Originally Posted by benwaggoner

Certainly. But since WPP doesn't have nearly the quality overhead of AVC slices, I can imagine that it might become standard in general encodes.

For my professional use, I generally can tune my encodes to devices and vise versa.

Yes, when you are the encoder it is a terrific feature. Also when you control the whole pipe (like if you are Netflix), then it is great too. But when you just need to decode any Main Profile clip, you can't rely on it sadly.

Quote:

Originally Posted by benwaggoner

Well, I think 8K video is probably farther out than VP10

.

How to tiles compare in practice to Slices/WPP as a parallelization mechanism? Say, 128x128 tiles?

Tiles have a coding efficiency impact, since you break the coding dependencies along boundaries, and CABAC adaptation is reset at the start of each tile (same argument goes for slices). If you go to small tiles like 128x128, you will see substantial coding loss due to adaptation being reset many times. Note that 128x128 is actually not allowed by HEVC Main Profile, the smallest allowed tile is 256x64.

I have spoken to some of the HEVC engineers at JCT-VC meetings who have said that in some sequences the distortion introduced by tile boundary independence can actually make the tile boundaries visible (a smart encoder could allocate more bits near the boundaries to compensate though).

HEVC tiles have a major advantage that you do not get with WPP: workload balancing. At the start of each picture, you can resize the tiles, making one wider/taller than another, or adding more. This lets you adapt your encoder threads so that they all have close to 100% duty cycle (they all finish approximately the same time). Also you can add more/less tiles as physical threads free up/get allocated elsewhere due to changing load on a machine.
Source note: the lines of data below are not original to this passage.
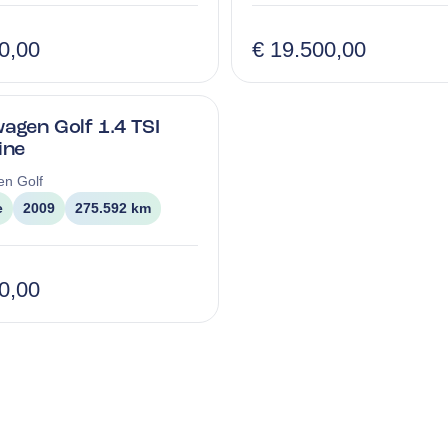
0,00
€ 19.500,00
agen Golf 1.4 TSI
ine
en
Golf
e
2009
275.592 km
0,00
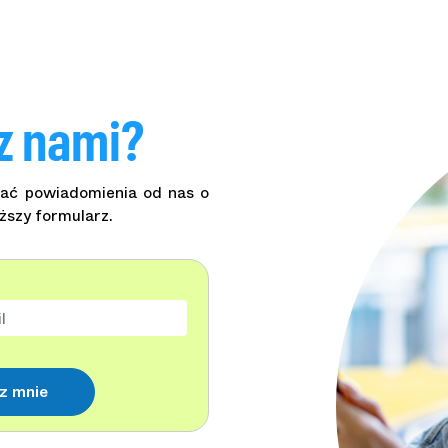
z nami?
wać powiadomienia od nas o
ższy formularz.
sz mnie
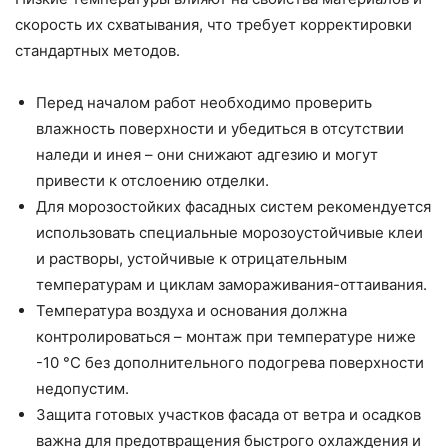
скорость их схватывания, что требует корректировки
стандартных методов.
Перед началом работ необходимо проверить
влажность поверхности и убедиться в отсутствии
наледи и инея – они снижают адгезию и могут
привести к отслоению отделки.
Для морозостойких фасадных систем рекомендуется
использовать специальные морозоустойчивые клеи
и растворы, устойчивые к отрицательным
температурам и циклам замораживания-оттаивания.
Температура воздуха и основания должна
контролироваться – монтаж при температуре ниже
-10 °C без дополнительного подогрева поверхности
недопустим.
Защита готовых участков фасада от ветра и осадков
важна для предотвращения быстрого охлаждения и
An advantage of tiles over slices is that they can be more square, so you have better spatial correlation than long thin slices. Of course you also avoid coding the slice header more than once. You can also use tiles to quickly make a 4k encoder using 4 threads (hw or sw) of a 1080p encoder without very many modifications.
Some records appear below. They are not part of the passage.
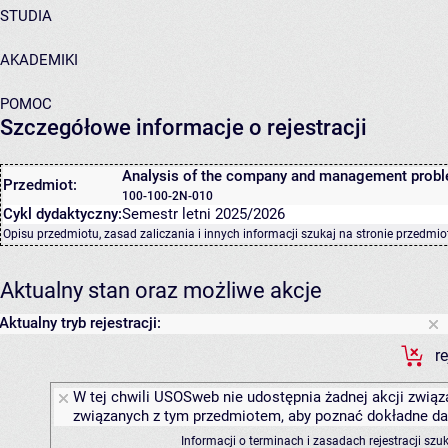
STUDIA
AKADEMIKI
POMOC
Szczegółowe informacje o rejestracji
Analysis of the company and management prob
Przedmiot:
100-100-2N-010
Cykl dydaktyczny:
Semestr letni 2025/2026
Opisu przedmiotu, zasad zaliczania i innych informacji szukaj na
stronie przedmio
Aktualny stan oraz możliwe akcje
Aktualny tryb rejestracji:
r
W tej chwili USOSweb nie udostępnia żadnej akcji związa
związanych z tym przedmiotem, aby poznać dokładne daty
Informacji o terminach i zasadach rejestracji sz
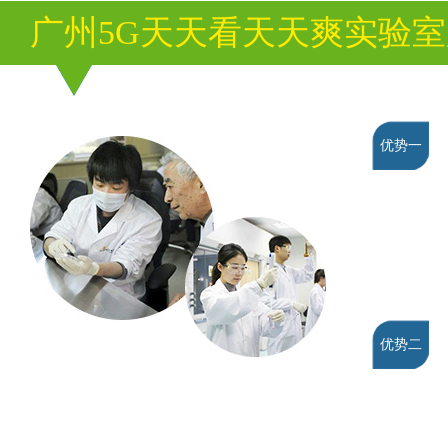
广州5G天天看天天爽实验
优势一
优势二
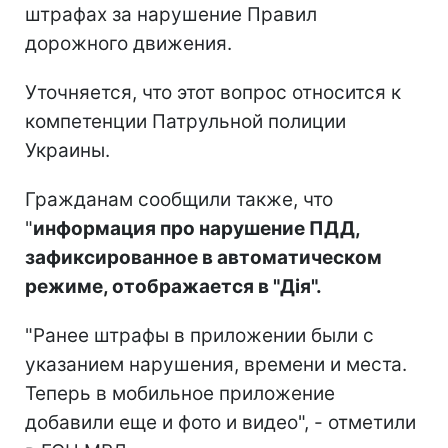
штрафах за нарушение Правил
дорожного движения.
Уточняется, что этот вопрос относится к
компетенции Патрульной полиции
Украины.
Гражданам сообщили также, что
"
информация про нарушение ПДД,
зафиксированное в автоматическом
режиме, отображается в "Дія".
"Ранее штрафы в приложении были с
указанием нарушения, времени и места.
Теперь в мобильное приложение
добавили еще и фото и видео", - отметили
WPP makes the CABAC engine start each CTB row with the state from the start of the above CTB row, which really means that the adaptation is more spatially relevant. Normally when you finish one row and start the next, the context variables don't receive any special treatment despite the big jump spatially. With WPP, you can actually see some coding gains there,on top of the multithreading advantage. However, you do have to code entry points for each CTB row in the slice header, which actually can take up a significant chunk of data for low bitrates, or pictures with lots of skip CUs.